12 Eylül politikalarının siyasal yapıdan eğitime, yargıdan medyaya, farklı toplumsal kesimlerin gündelik hayatlarına dek geniş bir yelpazede çeşitli düzeylerde etkili sonuçlar doğurduğunu biliyoruz. Farklı siyasi anlayışların Meclis’te temsil edilmelerinin sınırlanmasından, ilköğretim öğrencilerine her sabah avaz avaz söylettirilen ırkçı anda daha da kesif bir dini ritüel mahiyeti kazandırılmasına kadar birbirinden farklı pek çok alanda halen sürdürülmekte olan kimi uygulamalar bu dönemin açık izlerini taşıyor.

BAŞÖRTÜ YASAĞI, KÜRT SORUNU VE DARBE

Bununla birlikte Türkiye’nin gündeminde on yıllardır yakıcı bir biçimde yer alan iki sorunun, başörtüsü yasağı ve Kürt sorununun 12 Eylül’ü siyasal-toplumsal yapıda en belirgin biçimde özetleyen iki temel gündem maddesi olduğunu söylemek mümkün. Elbette gerek başörtüsü yasağı, gerekse de Kürt sorunu 12 Eylül ile ortaya çıkmış sorunlar olmayıp, bizatihi Kemalist sistemin inşa sürecine uzanan problemlerdir. Kemalist resmi ideolojinin her zaman gururla, coşkuyla altını çizdiği meşhur sloganında ifade edildiği üzere “Ümmetten bir ulus yaratma” idealinin, projesinin, dayatmasının ürettiği kaçınılmaz sonuçlardır.

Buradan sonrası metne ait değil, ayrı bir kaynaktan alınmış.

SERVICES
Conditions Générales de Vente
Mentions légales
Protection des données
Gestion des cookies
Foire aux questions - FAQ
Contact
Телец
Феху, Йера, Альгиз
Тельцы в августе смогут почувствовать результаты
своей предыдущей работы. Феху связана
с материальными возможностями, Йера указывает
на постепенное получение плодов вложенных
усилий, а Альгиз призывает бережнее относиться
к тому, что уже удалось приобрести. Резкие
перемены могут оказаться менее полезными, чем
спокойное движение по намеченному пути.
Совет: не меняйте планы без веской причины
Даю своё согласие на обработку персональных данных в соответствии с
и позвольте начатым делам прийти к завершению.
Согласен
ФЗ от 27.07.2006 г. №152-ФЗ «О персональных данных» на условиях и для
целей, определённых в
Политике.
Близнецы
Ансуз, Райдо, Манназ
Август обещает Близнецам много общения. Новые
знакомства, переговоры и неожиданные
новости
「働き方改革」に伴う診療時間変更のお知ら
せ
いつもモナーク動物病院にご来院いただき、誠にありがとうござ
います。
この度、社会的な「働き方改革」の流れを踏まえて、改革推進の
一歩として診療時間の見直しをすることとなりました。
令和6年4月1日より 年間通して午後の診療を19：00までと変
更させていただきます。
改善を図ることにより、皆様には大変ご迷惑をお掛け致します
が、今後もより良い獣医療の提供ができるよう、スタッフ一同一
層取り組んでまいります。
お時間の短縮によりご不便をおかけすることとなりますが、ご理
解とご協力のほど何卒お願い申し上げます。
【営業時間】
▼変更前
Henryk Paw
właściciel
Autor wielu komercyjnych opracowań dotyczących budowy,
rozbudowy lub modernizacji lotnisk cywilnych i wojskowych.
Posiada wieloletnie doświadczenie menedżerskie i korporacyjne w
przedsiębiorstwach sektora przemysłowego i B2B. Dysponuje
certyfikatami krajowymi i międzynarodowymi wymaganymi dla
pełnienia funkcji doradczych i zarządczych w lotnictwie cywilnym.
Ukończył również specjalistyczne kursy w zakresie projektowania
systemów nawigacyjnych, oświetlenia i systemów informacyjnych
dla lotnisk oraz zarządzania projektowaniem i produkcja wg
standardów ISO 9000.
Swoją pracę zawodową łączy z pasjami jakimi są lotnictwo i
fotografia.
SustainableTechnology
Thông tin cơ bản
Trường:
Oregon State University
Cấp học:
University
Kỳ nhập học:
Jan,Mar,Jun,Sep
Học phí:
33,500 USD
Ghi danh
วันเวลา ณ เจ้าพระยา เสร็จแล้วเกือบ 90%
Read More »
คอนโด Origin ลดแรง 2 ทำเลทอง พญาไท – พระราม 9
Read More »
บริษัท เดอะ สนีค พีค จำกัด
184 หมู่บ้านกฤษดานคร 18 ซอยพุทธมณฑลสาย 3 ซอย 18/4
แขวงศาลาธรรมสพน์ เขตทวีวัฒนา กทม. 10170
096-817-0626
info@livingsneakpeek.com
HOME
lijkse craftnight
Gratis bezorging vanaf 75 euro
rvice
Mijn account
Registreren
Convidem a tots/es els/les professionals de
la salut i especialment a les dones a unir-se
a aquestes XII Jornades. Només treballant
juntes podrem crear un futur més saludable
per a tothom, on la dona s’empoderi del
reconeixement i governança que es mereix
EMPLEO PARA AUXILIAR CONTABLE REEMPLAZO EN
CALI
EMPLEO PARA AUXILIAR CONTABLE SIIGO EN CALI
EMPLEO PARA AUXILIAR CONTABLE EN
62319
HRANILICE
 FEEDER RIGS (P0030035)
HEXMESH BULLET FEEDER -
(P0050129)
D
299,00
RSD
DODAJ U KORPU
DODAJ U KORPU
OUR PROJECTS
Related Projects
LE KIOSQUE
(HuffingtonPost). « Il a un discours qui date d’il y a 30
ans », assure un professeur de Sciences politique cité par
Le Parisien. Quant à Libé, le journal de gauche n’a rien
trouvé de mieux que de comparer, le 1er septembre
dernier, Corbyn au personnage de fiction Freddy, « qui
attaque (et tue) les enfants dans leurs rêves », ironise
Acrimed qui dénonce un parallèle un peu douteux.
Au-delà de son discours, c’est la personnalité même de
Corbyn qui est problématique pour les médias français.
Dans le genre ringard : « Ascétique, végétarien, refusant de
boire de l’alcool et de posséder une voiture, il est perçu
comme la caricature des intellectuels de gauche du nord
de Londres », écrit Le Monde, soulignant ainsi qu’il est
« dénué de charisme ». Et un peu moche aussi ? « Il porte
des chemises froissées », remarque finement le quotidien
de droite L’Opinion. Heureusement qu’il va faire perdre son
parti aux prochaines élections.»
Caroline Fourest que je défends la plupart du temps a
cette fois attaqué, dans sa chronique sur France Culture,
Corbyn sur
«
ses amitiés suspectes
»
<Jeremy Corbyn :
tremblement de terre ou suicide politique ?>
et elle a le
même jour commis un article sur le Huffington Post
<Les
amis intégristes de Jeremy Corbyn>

SORUNLARI KEMALİST RESTORASYON DERİNLEŞTİRDİ

Bu yönüyle başörtüsü yasağı kimilerinin zannettiği gibi Kemalist seçkinlerin basit düzeyde bir kıyafet takıntısından ibaret değildir. İslami kimliğin tümüyle hayattan dışlanması, hatta görünürlüğünün dahi engellenmesi şeklinde karşımıza çıkan laik despotizmin hedeflediği toplum projesinin bir yansıması, bir özetidir. Aynı şekilde Kürt sorunu da uluslararası ya da bölgesel çekişme ve mücadelelerden önce ulusal kimliğin inşası adına Ümmet bağının tahrip edilmesinin ortaya çıkardığı bunalıma tekabül etmektedir. Hiç kuşkusuz her iki konu da 12 Eylül’e özgü olmayıp Kemalist resmi ideolojik bağnazlığın süreklilik arzeden yapısının tezahürleridir. Bununla birlikte 12 Eylül cuntasının tutkulu bir biçimde giriştiği Kemalist restorasyon sürecinin her iki sorunu da alabildiğine derinleştirdiği açıktır.